The full set of entries should be repeated without a single change.

• MATERIALS PROVIDED:
***

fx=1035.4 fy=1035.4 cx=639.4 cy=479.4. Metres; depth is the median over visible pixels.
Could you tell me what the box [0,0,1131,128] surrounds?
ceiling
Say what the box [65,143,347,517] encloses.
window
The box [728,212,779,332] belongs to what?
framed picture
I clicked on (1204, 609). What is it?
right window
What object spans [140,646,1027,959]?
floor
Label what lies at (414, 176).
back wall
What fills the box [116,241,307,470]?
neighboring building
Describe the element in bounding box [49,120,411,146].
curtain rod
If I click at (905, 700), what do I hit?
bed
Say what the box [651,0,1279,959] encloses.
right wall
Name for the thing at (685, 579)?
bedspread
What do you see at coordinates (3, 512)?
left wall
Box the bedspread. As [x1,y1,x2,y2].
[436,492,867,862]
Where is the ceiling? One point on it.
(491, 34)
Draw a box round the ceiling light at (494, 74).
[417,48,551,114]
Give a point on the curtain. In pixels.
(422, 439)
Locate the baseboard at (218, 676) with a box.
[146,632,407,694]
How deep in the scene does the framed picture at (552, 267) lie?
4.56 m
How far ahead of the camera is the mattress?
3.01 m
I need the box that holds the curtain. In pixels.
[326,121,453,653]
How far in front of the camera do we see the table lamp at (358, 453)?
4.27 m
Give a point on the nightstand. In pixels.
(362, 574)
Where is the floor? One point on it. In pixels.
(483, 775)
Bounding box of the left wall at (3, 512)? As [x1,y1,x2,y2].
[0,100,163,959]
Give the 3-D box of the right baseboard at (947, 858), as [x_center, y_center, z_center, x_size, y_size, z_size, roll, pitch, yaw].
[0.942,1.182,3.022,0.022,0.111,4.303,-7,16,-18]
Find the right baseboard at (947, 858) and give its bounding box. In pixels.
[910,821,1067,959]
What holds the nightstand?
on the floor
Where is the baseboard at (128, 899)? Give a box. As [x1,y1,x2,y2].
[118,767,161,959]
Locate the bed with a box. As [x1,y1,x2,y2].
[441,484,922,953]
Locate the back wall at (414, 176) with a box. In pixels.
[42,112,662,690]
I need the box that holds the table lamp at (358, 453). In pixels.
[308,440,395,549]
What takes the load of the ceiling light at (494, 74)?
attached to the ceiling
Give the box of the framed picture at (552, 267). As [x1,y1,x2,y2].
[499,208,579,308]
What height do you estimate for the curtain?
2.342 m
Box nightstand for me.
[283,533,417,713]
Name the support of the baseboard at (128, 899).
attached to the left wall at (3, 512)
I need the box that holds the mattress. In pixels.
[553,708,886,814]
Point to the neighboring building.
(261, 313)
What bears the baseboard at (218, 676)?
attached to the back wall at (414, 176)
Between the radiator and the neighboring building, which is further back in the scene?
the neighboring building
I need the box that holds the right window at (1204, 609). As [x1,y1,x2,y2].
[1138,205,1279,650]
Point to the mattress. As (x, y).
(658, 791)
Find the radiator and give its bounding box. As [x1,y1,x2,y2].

***

• ANSWER BOX:
fx=1035.4 fy=1035.4 cx=639.4 cy=479.4. Metres; depth is the median over visible pixels.
Could you tell me what the box [0,0,1131,128] surrounds?
ceiling
Say what the box [65,143,347,517] encloses.
window
The box [728,212,779,332] belongs to what?
framed picture
I clicked on (1204, 609). What is it?
right window
What object spans [140,646,1027,959]?
floor
Label what lies at (414, 176).
back wall
What fills the box [116,241,307,470]?
neighboring building
Describe the element in bounding box [49,120,411,146].
curtain rod
If I click at (905, 700), what do I hit?
bed
Say what the box [651,0,1279,959] encloses.
right wall
Name for the thing at (685, 579)?
bedspread
What do you see at coordinates (3, 512)?
left wall
Box the bedspread. As [x1,y1,x2,y2].
[436,492,867,862]
Where is the ceiling? One point on it.
(491, 34)
Draw a box round the ceiling light at (494, 74).
[417,48,551,114]
Give a point on the curtain. In pixels.
(422, 439)
Locate the baseboard at (218, 676) with a box.
[146,632,407,694]
How deep in the scene does the framed picture at (552, 267) lie?
4.56 m
How far ahead of the camera is the mattress?
3.01 m
I need the box that holds the curtain. In pixels.
[326,121,453,653]
How far in front of the camera do we see the table lamp at (358, 453)?
4.27 m
Give a point on the nightstand. In pixels.
(362, 574)
Where is the floor? One point on it. In pixels.
(483, 775)
Bounding box of the left wall at (3, 512)? As [x1,y1,x2,y2].
[0,100,163,959]
Give the 3-D box of the right baseboard at (947, 858), as [x_center, y_center, z_center, x_size, y_size, z_size, roll, pitch, yaw].
[0.942,1.182,3.022,0.022,0.111,4.303,-7,16,-18]
Find the right baseboard at (947, 858) and give its bounding box. In pixels.
[910,821,1067,959]
What holds the nightstand?
on the floor
Where is the baseboard at (128, 899)? Give a box. As [x1,y1,x2,y2].
[118,767,161,959]
Locate the bed with a box. As [x1,y1,x2,y2].
[441,484,922,953]
Locate the back wall at (414, 176) with a box. In pixels.
[42,112,662,690]
I need the box that holds the table lamp at (358, 453). In pixels.
[308,440,395,549]
What takes the load of the ceiling light at (494, 74)?
attached to the ceiling
Give the box of the framed picture at (552, 267). As [x1,y1,x2,y2].
[499,208,579,308]
What height do you estimate for the curtain?
2.342 m
Box nightstand for me.
[283,533,417,713]
Name the support of the baseboard at (128, 899).
attached to the left wall at (3, 512)
I need the box that holds the mattress. In pixels.
[553,708,886,814]
Point to the neighboring building.
(261, 313)
What bears the baseboard at (218, 676)?
attached to the back wall at (414, 176)
Between the radiator and the neighboring building, which is further back in the scene?
the neighboring building
I need the box that holds the right window at (1204, 609). As [x1,y1,x2,y2].
[1138,205,1279,650]
Point to the mattress. As (x, y).
(658, 791)
Find the radiator and give its bounding box. As [x1,y1,x2,y2].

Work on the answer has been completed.